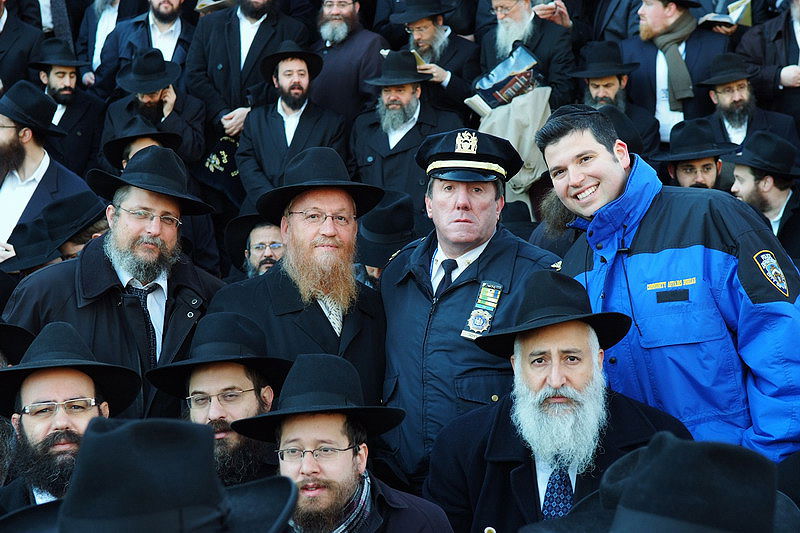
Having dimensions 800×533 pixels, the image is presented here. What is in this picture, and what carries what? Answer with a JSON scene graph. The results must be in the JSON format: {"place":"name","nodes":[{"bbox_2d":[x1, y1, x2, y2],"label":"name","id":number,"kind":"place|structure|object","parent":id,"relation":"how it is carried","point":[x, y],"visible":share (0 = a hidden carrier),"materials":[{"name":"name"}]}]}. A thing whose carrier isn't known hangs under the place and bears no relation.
{"place":"outdoors","nodes":[
{"label":"outdoors","id":0,"kind":"place"},
{"bbox_2d":[1,213,63,272],"label":"black hat","id":1,"kind":"object","parent":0,"point":[24,266],"visible":0.69,"materials":[{"name":"black fabric"}]},
{"bbox_2d":[35,191,108,251],"label":"black hat","id":2,"kind":"object","parent":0,"point":[63,215],"visible":0.74,"materials":[{"name":"black fabric"}]},
{"label":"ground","id":3,"kind":"structure","parent":0},
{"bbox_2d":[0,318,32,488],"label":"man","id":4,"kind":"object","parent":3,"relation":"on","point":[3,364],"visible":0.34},
{"bbox_2d":[0,0,43,91],"label":"man","id":5,"kind":"object","parent":3,"relation":"on","point":[2,39],"visible":0.52},
{"bbox_2d":[0,81,87,254],"label":"man","id":6,"kind":"object","parent":3,"relation":"on","point":[0,135],"visible":0.62},
{"bbox_2d":[29,37,103,172],"label":"man","id":7,"kind":"object","parent":3,"relation":"on","point":[60,72],"visible":0.61},
{"bbox_2d":[0,321,137,510],"label":"man","id":8,"kind":"object","parent":3,"relation":"on","point":[60,417],"visible":0.61},
{"bbox_2d":[79,0,132,83],"label":"man","id":9,"kind":"object","parent":3,"relation":"on","point":[99,48],"visible":0.49},
{"bbox_2d":[1,146,223,427],"label":"man","id":10,"kind":"object","parent":3,"relation":"on","point":[83,258],"visible":0.54},
{"bbox_2d":[103,116,180,169],"label":"man","id":11,"kind":"object","parent":3,"relation":"on","point":[138,143],"visible":0.26},
{"bbox_2d":[92,0,195,94],"label":"man","id":12,"kind":"object","parent":3,"relation":"on","point":[160,30],"visible":0.57},
{"bbox_2d":[0,418,296,532],"label":"man","id":13,"kind":"object","parent":3,"relation":"on","point":[129,426],"visible":0.99},
{"bbox_2d":[100,47,205,166],"label":"man","id":14,"kind":"object","parent":3,"relation":"on","point":[180,126],"visible":0.51},
{"bbox_2d":[149,310,287,488],"label":"man","id":15,"kind":"object","parent":3,"relation":"on","point":[268,397],"visible":0.49},
{"bbox_2d":[187,0,313,143],"label":"man","id":16,"kind":"object","parent":3,"relation":"on","point":[237,50],"visible":0.67},
{"bbox_2d":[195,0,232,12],"label":"book","id":17,"kind":"object","parent":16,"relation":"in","point":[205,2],"visible":0.54,"materials":[{"name":"paper"}]},
{"bbox_2d":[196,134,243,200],"label":"bag","id":18,"kind":"object","parent":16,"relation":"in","point":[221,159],"visible":0.58,"materials":[{"name":"fabric"}]},
{"bbox_2d":[225,213,284,278],"label":"man","id":19,"kind":"object","parent":3,"relation":"on","point":[277,235],"visible":0.33},
{"bbox_2d":[235,43,349,205],"label":"man","id":20,"kind":"object","parent":3,"relation":"on","point":[288,112],"visible":0.72},
{"bbox_2d":[208,148,389,413],"label":"man","id":21,"kind":"object","parent":3,"relation":"on","point":[331,204],"visible":0.62},
{"bbox_2d":[236,351,456,532],"label":"man","id":22,"kind":"object","parent":3,"relation":"on","point":[351,459],"visible":0.84},
{"bbox_2d":[308,0,386,121],"label":"man","id":23,"kind":"object","parent":3,"relation":"on","point":[348,45],"visible":0.67},
{"bbox_2d":[356,191,417,284],"label":"man","id":24,"kind":"object","parent":3,"relation":"on","point":[379,272],"visible":0.27},
{"bbox_2d":[349,49,462,201],"label":"man","id":25,"kind":"object","parent":3,"relation":"on","point":[412,86],"visible":0.71},
{"bbox_2d":[384,0,479,118],"label":"man","id":26,"kind":"object","parent":3,"relation":"on","point":[421,28],"visible":0.66},
{"bbox_2d":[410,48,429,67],"label":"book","id":27,"kind":"object","parent":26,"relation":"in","point":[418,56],"visible":0.25,"materials":[{"name":"beige paper"}]},
{"bbox_2d":[379,123,558,484],"label":"man","id":28,"kind":"object","parent":3,"relation":"on","point":[454,193],"visible":0.72},
{"bbox_2d":[474,0,576,110],"label":"man","id":29,"kind":"object","parent":3,"relation":"on","point":[509,17],"visible":0.64},
{"bbox_2d":[466,43,540,117],"label":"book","id":30,"kind":"object","parent":29,"relation":"in","point":[498,97],"visible":0.75,"materials":[{"name":"paper"}]},
{"bbox_2d":[471,86,552,206],"label":"coat","id":31,"kind":"object","parent":29,"relation":"in","point":[518,191],"visible":0.48,"materials":[{"name":"fabric"}]},
{"bbox_2d":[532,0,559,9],"label":"smartphone","id":32,"kind":"object","parent":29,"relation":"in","point":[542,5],"visible":0.73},
{"bbox_2d":[426,268,689,532],"label":"man","id":33,"kind":"object","parent":3,"relation":"on","point":[597,355],"visible":0.85},
{"bbox_2d":[570,39,659,152],"label":"man","id":34,"kind":"object","parent":3,"relation":"on","point":[609,81],"visible":0.49},
{"bbox_2d":[518,432,799,532],"label":"person","id":35,"kind":"object","parent":3,"relation":"on","point":[675,526],"visible":0.99},
{"bbox_2d":[534,105,799,466],"label":"man","id":36,"kind":"object","parent":3,"relation":"on","point":[578,139],"visible":0.74},
{"bbox_2d":[621,0,731,144],"label":"man","id":37,"kind":"object","parent":3,"relation":"on","point":[645,59],"visible":0.56},
{"bbox_2d":[656,117,737,187],"label":"man","id":38,"kind":"object","parent":3,"relation":"on","point":[699,165],"visible":0.39},
{"bbox_2d":[700,55,798,155],"label":"man","id":39,"kind":"object","parent":3,"relation":"on","point":[739,84],"visible":0.53},
{"bbox_2d":[726,131,799,255],"label":"man","id":40,"kind":"object","parent":3,"relation":"on","point":[739,168],"visible":0.55},
{"bbox_2d":[737,0,799,132],"label":"man","id":41,"kind":"object","parent":3,"relation":"on","point":[758,52],"visible":0.61},
{"bbox_2d":[700,0,752,26],"label":"book","id":42,"kind":"object","parent":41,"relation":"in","point":[728,20],"visible":0.6,"materials":[{"name":"paper"}]}
]}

* _Description of the task_
Print each line of the material above exactly, with the pictures removed from your copy.

* _Answer below_
Having dimensions 800×533 pixels, the image is presented here. What is in this picture, and what carries what? Answer with a JSON scene graph. The results must be in the JSON format: {"place":"name","nodes":[{"bbox_2d":[x1, y1, x2, y2],"label":"name","id":number,"kind":"place|structure|object","parent":id,"relation":"how it is carried","point":[x, y],"visible":share (0 = a hidden carrier),"materials":[{"name":"name"}]}]}. A thing whose carrier isn't known hangs under the place and bears no relation.
{"place":"outdoors","nodes":[
{"label":"outdoors","id":0,"kind":"place"},
{"bbox_2d":[1,213,63,272],"label":"black hat","id":1,"kind":"object","parent":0,"point":[24,266],"visible":0.69,"materials":[{"name":"black fabric"}]},
{"bbox_2d":[35,191,108,251],"label":"black hat","id":2,"kind":"object","parent":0,"point":[63,215],"visible":0.74,"materials":[{"name":"black fabric"}]},
{"label":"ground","id":3,"kind":"structure","parent":0},
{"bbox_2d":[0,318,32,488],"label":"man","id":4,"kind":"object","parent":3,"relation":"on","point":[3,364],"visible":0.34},
{"bbox_2d":[0,0,43,91],"label":"man","id":5,"kind":"object","parent":3,"relation":"on","point":[2,39],"visible":0.52},
{"bbox_2d":[0,81,87,254],"label":"man","id":6,"kind":"object","parent":3,"relation":"on","point":[0,135],"visible":0.62},
{"bbox_2d":[29,37,103,172],"label":"man","id":7,"kind":"object","parent":3,"relation":"on","point":[60,72],"visible":0.61},
{"bbox_2d":[0,321,137,510],"label":"man","id":8,"kind":"object","parent":3,"relation":"on","point":[60,417],"visible":0.61},
{"bbox_2d":[79,0,132,83],"label":"man","id":9,"kind":"object","parent":3,"relation":"on","point":[99,48],"visible":0.49},
{"bbox_2d":[1,146,223,427],"label":"man","id":10,"kind":"object","parent":3,"relation":"on","point":[83,258],"visible":0.54},
{"bbox_2d":[103,116,180,169],"label":"man","id":11,"kind":"object","parent":3,"relation":"on","point":[138,143],"visible":0.26},
{"bbox_2d":[92,0,195,94],"label":"man","id":12,"kind":"object","parent":3,"relation":"on","point":[160,30],"visible":0.57},
{"bbox_2d":[0,418,296,532],"label":"man","id":13,"kind":"object","parent":3,"relation":"on","point":[129,426],"visible":0.99},
{"bbox_2d":[100,47,205,166],"label":"man","id":14,"kind":"object","parent":3,"relation":"on","point":[180,126],"visible":0.51},
{"bbox_2d":[149,310,287,488],"label":"man","id":15,"kind":"object","parent":3,"relation":"on","point":[268,397],"visible":0.49},
{"bbox_2d":[187,0,313,143],"label":"man","id":16,"kind":"object","parent":3,"relation":"on","point":[237,50],"visible":0.67},
{"bbox_2d":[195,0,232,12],"label":"book","id":17,"kind":"object","parent":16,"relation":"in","point":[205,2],"visible":0.54,"materials":[{"name":"paper"}]},
{"bbox_2d":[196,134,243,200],"label":"bag","id":18,"kind":"object","parent":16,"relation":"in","point":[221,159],"visible":0.58,"materials":[{"name":"fabric"}]},
{"bbox_2d":[225,213,284,278],"label":"man","id":19,"kind":"object","parent":3,"relation":"on","point":[277,235],"visible":0.33},
{"bbox_2d":[235,43,349,205],"label":"man","id":20,"kind":"object","parent":3,"relation":"on","point":[288,112],"visible":0.72},
{"bbox_2d":[208,148,389,413],"label":"man","id":21,"kind":"object","parent":3,"relation":"on","point":[331,204],"visible":0.62},
{"bbox_2d":[236,351,456,532],"label":"man","id":22,"kind":"object","parent":3,"relation":"on","point":[351,459],"visible":0.84},
{"bbox_2d":[308,0,386,121],"label":"man","id":23,"kind":"object","parent":3,"relation":"on","point":[348,45],"visible":0.67},
{"bbox_2d":[356,191,417,284],"label":"man","id":24,"kind":"object","parent":3,"relation":"on","point":[379,272],"visible":0.27},
{"bbox_2d":[349,49,462,201],"label":"man","id":25,"kind":"object","parent":3,"relation":"on","point":[412,86],"visible":0.71},
{"bbox_2d":[384,0,479,118],"label":"man","id":26,"kind":"object","parent":3,"relation":"on","point":[421,28],"visible":0.66},
{"bbox_2d":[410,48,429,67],"label":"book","id":27,"kind":"object","parent":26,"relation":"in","point":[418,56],"visible":0.25,"materials":[{"name":"beige paper"}]},
{"bbox_2d":[379,123,558,484],"label":"man","id":28,"kind":"object","parent":3,"relation":"on","point":[454,193],"visible":0.72},
{"bbox_2d":[474,0,576,110],"label":"man","id":29,"kind":"object","parent":3,"relation":"on","point":[509,17],"visible":0.64},
{"bbox_2d":[466,43,540,117],"label":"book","id":30,"kind":"object","parent":29,"relation":"in","point":[498,97],"visible":0.75,"materials":[{"name":"paper"}]},
{"bbox_2d":[471,86,552,206],"label":"coat","id":31,"kind":"object","parent":29,"relation":"in","point":[518,191],"visible":0.48,"materials":[{"name":"fabric"}]},
{"bbox_2d":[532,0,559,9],"label":"smartphone","id":32,"kind":"object","parent":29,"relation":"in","point":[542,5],"visible":0.73},
{"bbox_2d":[426,268,689,532],"label":"man","id":33,"kind":"object","parent":3,"relation":"on","point":[597,355],"visible":0.85},
{"bbox_2d":[570,39,659,152],"label":"man","id":34,"kind":"object","parent":3,"relation":"on","point":[609,81],"visible":0.49},
{"bbox_2d":[518,432,799,532],"label":"person","id":35,"kind":"object","parent":3,"relation":"on","point":[675,526],"visible":0.99},
{"bbox_2d":[534,105,799,466],"label":"man","id":36,"kind":"object","parent":3,"relation":"on","point":[578,139],"visible":0.74},
{"bbox_2d":[621,0,731,144],"label":"man","id":37,"kind":"object","parent":3,"relation":"on","point":[645,59],"visible":0.56},
{"bbox_2d":[656,117,737,187],"label":"man","id":38,"kind":"object","parent":3,"relation":"on","point":[699,165],"visible":0.39},
{"bbox_2d":[700,55,798,155],"label":"man","id":39,"kind":"object","parent":3,"relation":"on","point":[739,84],"visible":0.53},
{"bbox_2d":[726,131,799,255],"label":"man","id":40,"kind":"object","parent":3,"relation":"on","point":[739,168],"visible":0.55},
{"bbox_2d":[737,0,799,132],"label":"man","id":41,"kind":"object","parent":3,"relation":"on","point":[758,52],"visible":0.61},
{"bbox_2d":[700,0,752,26],"label":"book","id":42,"kind":"object","parent":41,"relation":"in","point":[728,20],"visible":0.6,"materials":[{"name":"paper"}]}
]}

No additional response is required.